Now go fetch
Four-legged Jamoca is a metre long and weighs in at 70kg – which doesn’t sound too different from a large dog like a Great Dane, to which it bears something of a resemblance.
But Jamoca is actually a product of Tencent’s Robotics X Lab and a proud passer of a key test in martial arts circles.
Jamoca has just succeeded in completing the ‘plum blossom piles’ test, navigating a series of vertical poles more typically sighted in training routines in martial arts films.
With diameters of 20cm and spaced no more than 50cm from one another at differing heights, the metal poles in this particular test posed a demanding challenge for the robot’s perception, planning and control – more so than anything allotted to other four-legged robots around the world, a spokesperson for the Tencent lab reckons.
Jamoca had to first complete an “accurate analysis”, that developed a visual model of the arrangement of the poles within a 1cm margin of error. The next stage was “skilful selection” in which it planned the safest and most efficient path forward in just 10 milliseconds. The final step is to have a “stable trajectory” on the journey, which Jamoca managed to achieve with torque control reaching 1kHz.
“Under this combined challenge, Jamoca must understand the arrangement of the plum blossom piles, choose the best footing point and route, and walk steadily and accurately,” noted Jiqizhixin, a Shanghai-based news portal, approvingly.
Netizens have already been proposing uses for the blossom-balancing champion. “Use [Jamoca] as a guide dog for the blind,” one recommended (China has remarkably few active guide dogs – when we first wrote on the topic in 2016 there were only 12 such dogs in the entire city of Beijing; see WiC315).
“It should help carry goods up and down stairs for old folks in buildings without lifts,” proposed another.
Presented alongside Jamoca, the lab rolled out another white-shelled robot with two black wheels, resembling a small motorbike. The rotation of a front handle keeps the robot balanced as it moves, while torque equilibrium keeps it steady when it is stationary.
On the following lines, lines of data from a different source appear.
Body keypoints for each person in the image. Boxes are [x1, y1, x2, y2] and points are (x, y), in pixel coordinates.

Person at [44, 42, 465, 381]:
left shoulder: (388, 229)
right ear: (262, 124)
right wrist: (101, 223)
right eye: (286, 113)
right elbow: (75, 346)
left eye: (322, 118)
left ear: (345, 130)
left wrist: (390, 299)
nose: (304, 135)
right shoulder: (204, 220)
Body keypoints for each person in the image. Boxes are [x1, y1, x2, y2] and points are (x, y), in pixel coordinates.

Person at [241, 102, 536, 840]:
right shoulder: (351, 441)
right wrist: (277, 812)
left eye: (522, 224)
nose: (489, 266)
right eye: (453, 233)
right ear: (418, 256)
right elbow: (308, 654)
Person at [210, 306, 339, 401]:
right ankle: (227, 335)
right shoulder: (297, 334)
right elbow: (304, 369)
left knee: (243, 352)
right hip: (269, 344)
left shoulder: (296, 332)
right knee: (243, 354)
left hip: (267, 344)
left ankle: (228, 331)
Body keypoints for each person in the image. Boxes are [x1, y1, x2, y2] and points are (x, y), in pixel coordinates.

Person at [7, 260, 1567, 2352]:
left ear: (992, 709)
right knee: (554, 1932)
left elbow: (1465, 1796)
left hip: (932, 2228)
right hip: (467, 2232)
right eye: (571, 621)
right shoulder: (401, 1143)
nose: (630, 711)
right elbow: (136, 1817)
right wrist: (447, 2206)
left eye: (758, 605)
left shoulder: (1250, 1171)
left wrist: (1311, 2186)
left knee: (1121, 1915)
This robot model is being billed as an ‘Autonomous Bicycle’ – suggesting it could be deployed in future to transport people along city streets. It makes smooth turns to avoid obstacles, navigates slopes and small bumps without incident, and even maintains its balance when hit by external objects.
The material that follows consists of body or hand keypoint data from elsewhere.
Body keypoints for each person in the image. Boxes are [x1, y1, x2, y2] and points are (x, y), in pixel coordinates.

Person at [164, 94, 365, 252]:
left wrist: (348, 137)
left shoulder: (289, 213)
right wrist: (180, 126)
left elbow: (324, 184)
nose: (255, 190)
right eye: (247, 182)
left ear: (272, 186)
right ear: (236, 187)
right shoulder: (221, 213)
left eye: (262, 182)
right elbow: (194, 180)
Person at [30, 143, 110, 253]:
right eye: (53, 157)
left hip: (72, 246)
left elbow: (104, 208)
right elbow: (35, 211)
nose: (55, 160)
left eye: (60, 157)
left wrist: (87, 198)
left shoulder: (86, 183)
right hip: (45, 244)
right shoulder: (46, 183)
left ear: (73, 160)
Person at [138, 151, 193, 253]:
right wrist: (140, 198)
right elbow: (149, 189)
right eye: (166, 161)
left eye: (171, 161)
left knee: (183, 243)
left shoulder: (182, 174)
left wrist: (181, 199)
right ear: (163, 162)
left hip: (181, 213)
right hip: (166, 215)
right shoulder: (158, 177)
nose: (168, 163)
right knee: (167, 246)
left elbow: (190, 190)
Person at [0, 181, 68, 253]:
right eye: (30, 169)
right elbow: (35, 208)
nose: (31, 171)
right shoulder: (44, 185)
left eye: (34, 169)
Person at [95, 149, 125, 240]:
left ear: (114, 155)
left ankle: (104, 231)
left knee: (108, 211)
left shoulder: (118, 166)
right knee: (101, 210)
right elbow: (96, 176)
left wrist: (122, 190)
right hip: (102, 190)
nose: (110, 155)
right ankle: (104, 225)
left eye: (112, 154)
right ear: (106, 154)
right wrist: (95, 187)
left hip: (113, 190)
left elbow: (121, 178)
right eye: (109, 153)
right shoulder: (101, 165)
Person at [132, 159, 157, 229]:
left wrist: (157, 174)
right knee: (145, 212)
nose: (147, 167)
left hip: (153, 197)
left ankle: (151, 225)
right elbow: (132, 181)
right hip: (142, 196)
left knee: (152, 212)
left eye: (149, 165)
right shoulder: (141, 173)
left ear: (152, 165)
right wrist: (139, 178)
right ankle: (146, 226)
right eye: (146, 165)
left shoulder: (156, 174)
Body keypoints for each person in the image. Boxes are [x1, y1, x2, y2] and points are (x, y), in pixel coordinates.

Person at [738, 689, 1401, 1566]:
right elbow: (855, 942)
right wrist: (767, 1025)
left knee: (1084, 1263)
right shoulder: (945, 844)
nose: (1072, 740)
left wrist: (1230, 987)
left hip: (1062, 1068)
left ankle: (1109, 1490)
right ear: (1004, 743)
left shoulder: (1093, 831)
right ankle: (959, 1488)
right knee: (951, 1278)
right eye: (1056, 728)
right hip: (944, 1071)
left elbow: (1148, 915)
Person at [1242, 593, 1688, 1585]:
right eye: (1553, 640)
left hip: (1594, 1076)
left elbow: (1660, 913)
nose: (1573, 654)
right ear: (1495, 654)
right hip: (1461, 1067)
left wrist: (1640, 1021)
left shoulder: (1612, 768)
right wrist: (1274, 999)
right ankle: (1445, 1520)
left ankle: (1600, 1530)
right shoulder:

Established in 2018, the Tencent Robotics X Lab talks proudly about ushering in the next generation of robotics research.
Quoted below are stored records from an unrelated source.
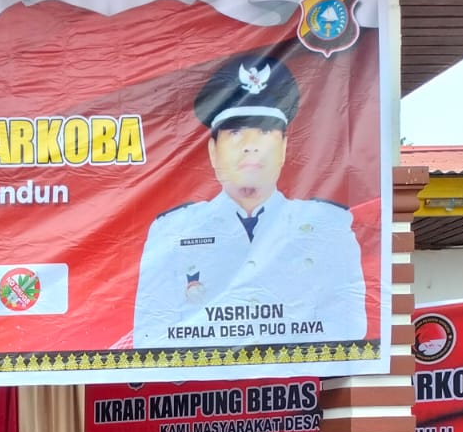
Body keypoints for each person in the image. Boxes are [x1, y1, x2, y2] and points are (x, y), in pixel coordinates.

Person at [132, 48, 365, 350]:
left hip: (296, 379)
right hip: (205, 379)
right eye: (236, 132)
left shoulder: (326, 225)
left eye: (265, 131)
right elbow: (151, 336)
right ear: (213, 151)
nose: (251, 146)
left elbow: (347, 328)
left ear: (284, 147)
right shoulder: (173, 230)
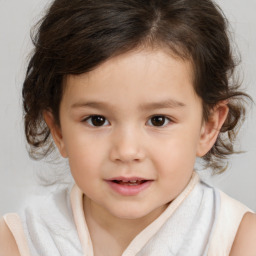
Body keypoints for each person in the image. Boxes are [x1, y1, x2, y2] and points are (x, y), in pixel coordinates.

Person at [0, 0, 256, 255]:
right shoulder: (20, 240)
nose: (126, 150)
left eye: (158, 120)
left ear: (208, 127)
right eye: (97, 120)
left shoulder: (236, 239)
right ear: (58, 130)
In pursuit of its goals it has been collaborating with Tencent’s AI Lab to incorporate artificial intelligence into new designs. Zhang Zhengyou – the director of both the Robotics X unit and the AI Lab – was suitably upbeat on the progress being made. “We will continue to probe into the potential of robotics, which will build a powerful bridge between the real and artificial worlds,” he promised.
Neither of the experimental robots are for sale.